- [REQUIRED ACTION] Only the lines below, from the one with "14 JUSTICES, JUDGES" through the one with "28 public, in", are to be written out, exactly.

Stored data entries

<<<<

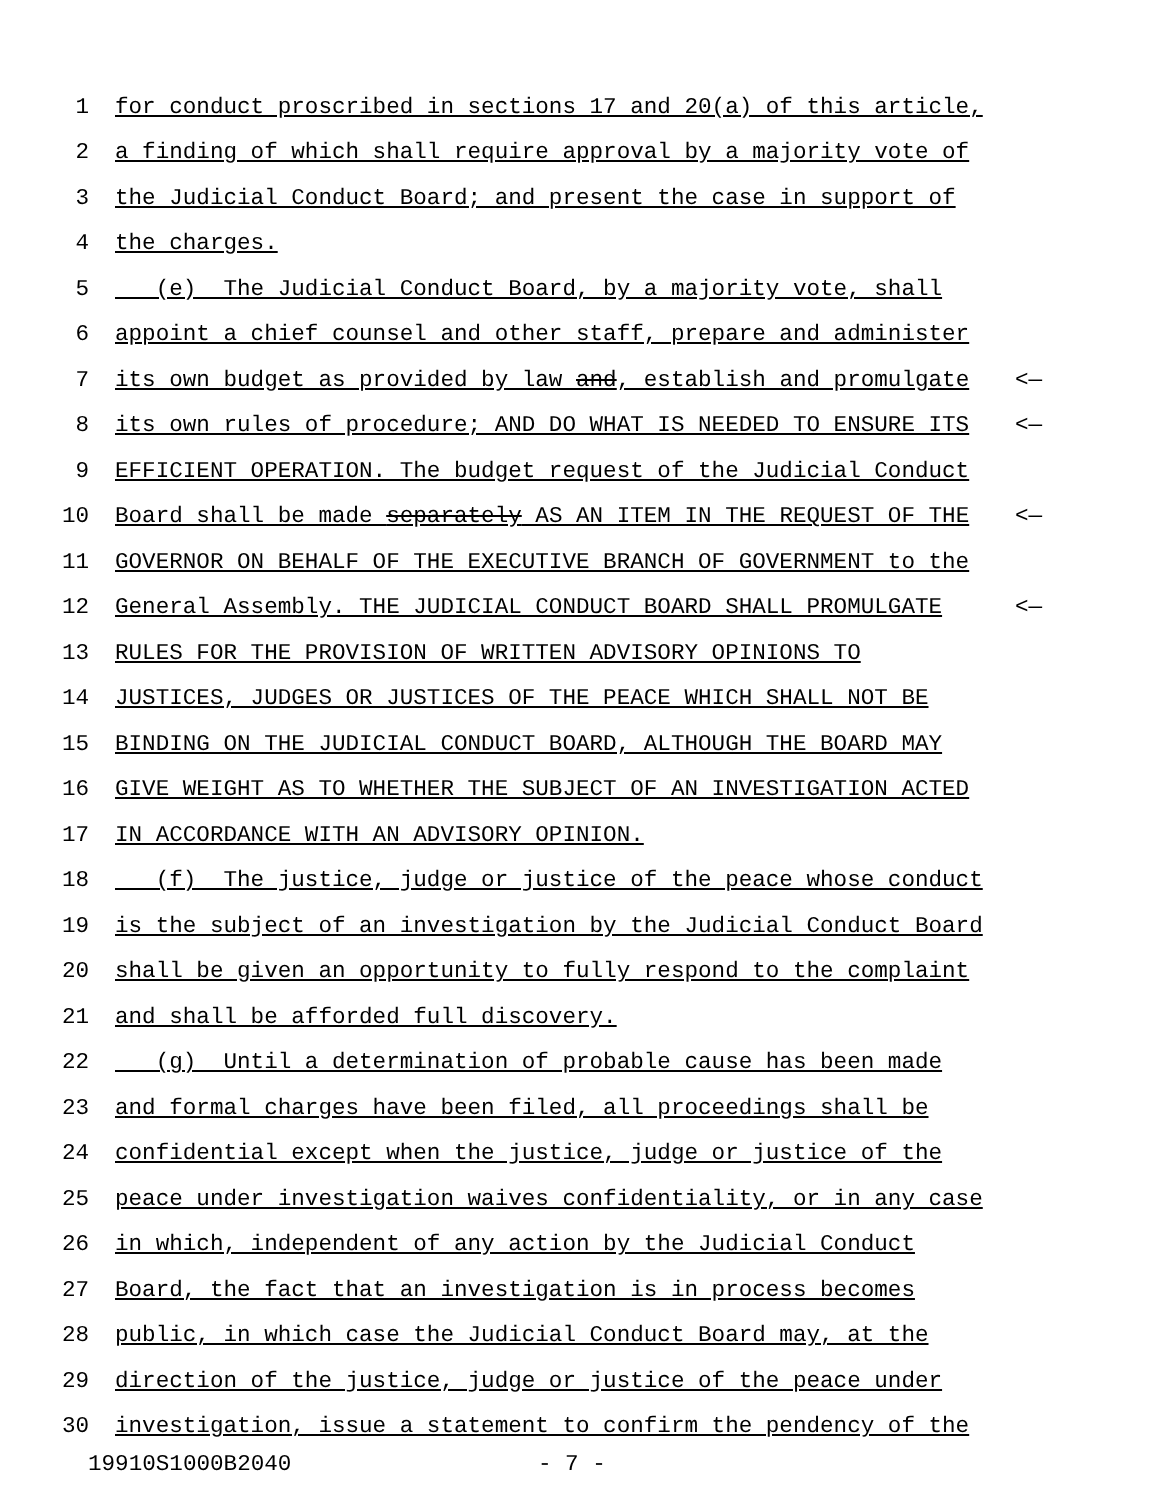1 for conduct proscribed in sections 17 and 20(a) of this article,
2 a finding of which shall require approval by a majority vote of
3 the Judicial Conduct Board; and present the case in support of
4 the charges.
5 (e) The Judicial Conduct Board, by a majority vote, shall
6 appoint a chief counsel and other staff, prepare and administer
7 its own budget as provided by law and, establish and promulgate <—
8 its own rules of procedure; AND DO WHAT IS NEEDED TO ENSURE ITS <—
9 EFFICIENT OPERATION. The budget request of the Judicial Conduct
10 Board shall be made separately AS AN ITEM IN THE REQUEST OF THE <—
11 GOVERNOR ON BEHALF OF THE EXECUTIVE BRANCH OF GOVERNMENT to the
12 General Assembly. THE JUDICIAL CONDUCT BOARD SHALL PROMULGATE <—
13 RULES FOR THE PROVISION OF WRITTEN ADVISORY OPINIONS TO
14 JUSTICES, JUDGES OR JUSTICES OF THE PEACE WHICH SHALL NOT BE
15 BINDING ON THE JUDICIAL CONDUCT BOARD, ALTHOUGH THE BOARD MAY
16 GIVE WEIGHT AS TO WHETHER THE SUBJECT OF AN INVESTIGATION ACTED
17 IN ACCORDANCE WITH AN ADVISORY OPINION.
18 (f) The justice, judge or justice of the peace whose conduct
19 is the subject of an investigation by the Judicial Conduct Board
20 shall be given an opportunity to fully respond to the complaint
21 and shall be afforded full discovery.
22 (g) Until a determination of probable cause has been made
23 and formal charges have been filed, all proceedings shall be
24 confidential except when the justice, judge or justice of the
25 peace under investigation waives confidentiality, or in any case
26 in which, independent of any action by the Judicial Conduct
27 Board, the fact that an investigation is in process becomes
28 public, in which case the Judicial Conduct Board may, at the
29 direction of the justice, judge or justice of the peace under
30 investigation, issue a statement to confirm the pendency of the
19910S1000B2040 - 7 -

>>>>

- [ANSWER SECTION]
14 JUSTICES, JUDGES OR JUSTICES OF THE PEACE WHICH SHALL NOT BE
15 BINDING ON THE JUDICIAL CONDUCT BOARD, ALTHOUGH THE BOARD MAY
16 GIVE WEIGHT AS TO WHETHER THE SUBJECT OF AN INVESTIGATION ACTED
17 IN ACCORDANCE WITH AN ADVISORY OPINION.
18 (f) The justice, judge or justice of the peace whose conduct
19 is the subject of an investigation by the Judicial Conduct Board
20 shall be given an opportunity to fully respond to the complaint
21 and shall be afforded full discovery.
22 (g) Until a determination of probable cause has been made
23 and formal charges have been filed, all proceedings shall be
24 confidential except when the justice, judge or justice of the
25 peace under investigation waives confidentiality, or in any case
26 in which, independent of any action by the Judicial Conduct
27 Board, the fact that an investigation is in process becomes
28 public, in which case the Judicial Conduct Board may, at the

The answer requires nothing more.